**Problem to solve:**
Copy out the text of every item below word for word, leaving out the pictures.

**Data shown:**
⁂

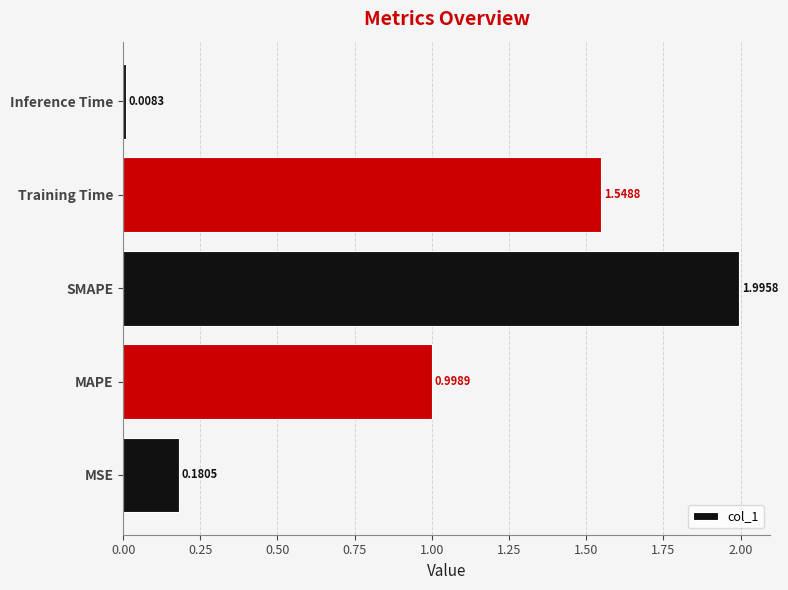

What is the sum of all values?

4.7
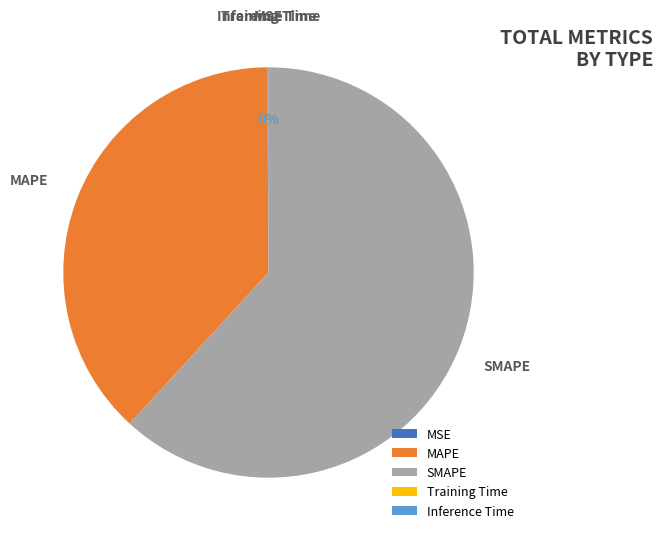

Which slice is the largest?

SMAPE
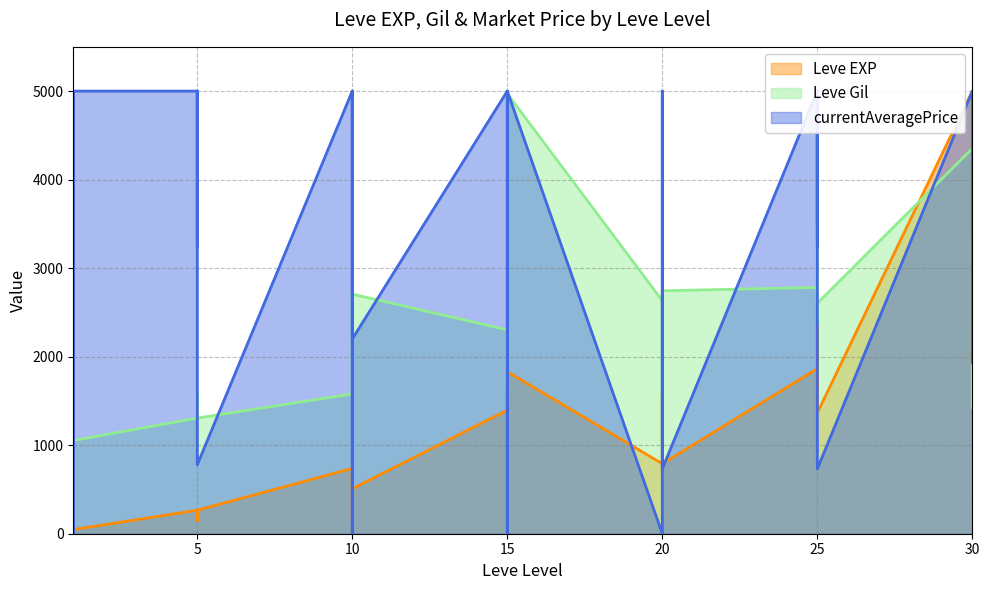

Is it true that Leve EXP equals 46.5 at 1?

True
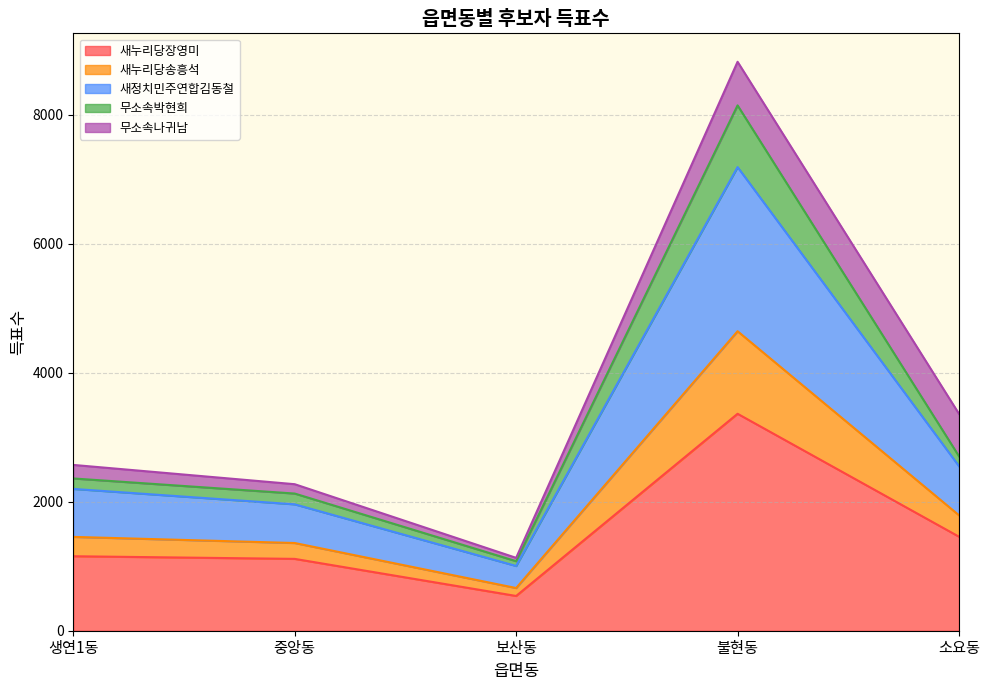

How many lines are shown in the chart?

5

⁂

**Exercise result:**
What is the sum of all values?

4.7

Which slice is the largest?

SMAPE

Is it true that Leve EXP equals 46.5 at 1?

True

How many lines are shown in the chart?

5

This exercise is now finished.